* **WHAT YOU SHOULD DO**
Copy out each line of the material in which the word "useful" appears.
** DATA FOR THE TASK follows **
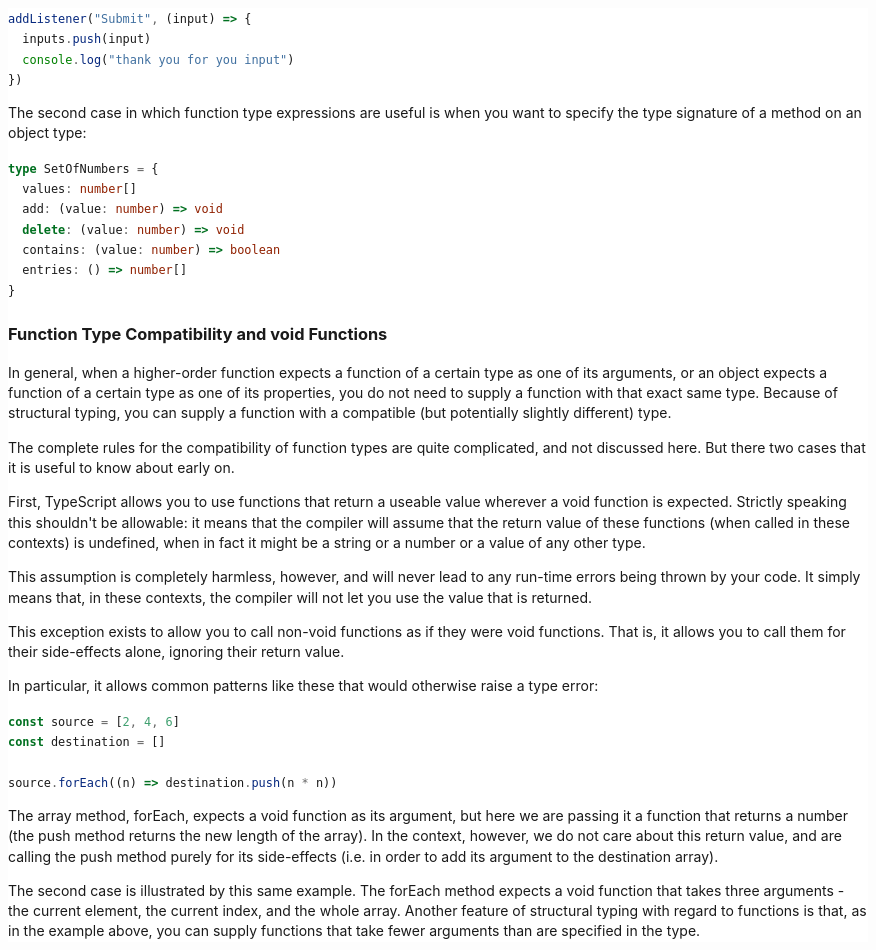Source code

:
 ```ts
addListener("Submit", (input) => {
  inputs.push(input)
  console.log("thank you for you input")
})
```

The second case in which function type expressions are useful is when you want to specify the type signature of a method on an object type:

```ts
type SetOfNumbers = {
  values: number[]
  add: (value: number) => void
  delete: (value: number) => void
  contains: (value: number) => boolean
  entries: () => number[]
}
```

### Function Type Compatibility and void Functions

In general, when a higher-order function expects a function of a certain type as one of its arguments, or an object expects a function of a certain type as one of its properties, you do not need to supply a function with that exact same type. Because of structural typing, you can supply a function with a compatible (but potentially slightly different) type.

The complete rules for the compatibility of function types are quite complicated, and not discussed here. But there two cases that it is useful to know about early on.

First, TypeScript allows you to use functions that return a useable value wherever a void function is expected. Strictly speaking this shouldn't be allowable: it means that the compiler will assume that the return value of these functions (when called in these contexts) is undefined, when in fact it might be a string or a number or a value of any other type.

This assumption is completely harmless, however, and will never lead to any run-time errors being thrown by your code. It simply means that, in these contexts, the compiler will not let you use the value that is returned.

This exception exists to allow you to call non-void functions as if they were void functions. That is, it allows you to call them for their side-effects alone, ignoring their return value.

In particular, it allows common patterns like these that would otherwise raise a type error:

```ts
const source = [2, 4, 6]
const destination = []

source.forEach((n) => destination.push(n * n))
```

The array method, forEach, expects a void function as its argument, but here we are passing it a function that returns a number (the push method returns the new length of the array). In the context, however, we do not care about this return value, and are calling the push method purely for its side-effects (i.e. in order to add its argument to the destination array).

The second case is illustrated by this same example. The forEach method expects a void function that takes three arguments - the current element, the current index, and the whole array. Another feature of structural typing with regard to functions is that, as in the example above, you can supply functions that take fewer arguments than are specified in the type.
** End of DATA FOR THE TASK **
* **SOLUTION BELOW**
The second case in which function type expressions are useful is when you want to specify the type signature of a method on an object type:
The complete rules for the compatibility of function types are quite complicated, and not discussed here. But there two cases that it is useful to know about early on.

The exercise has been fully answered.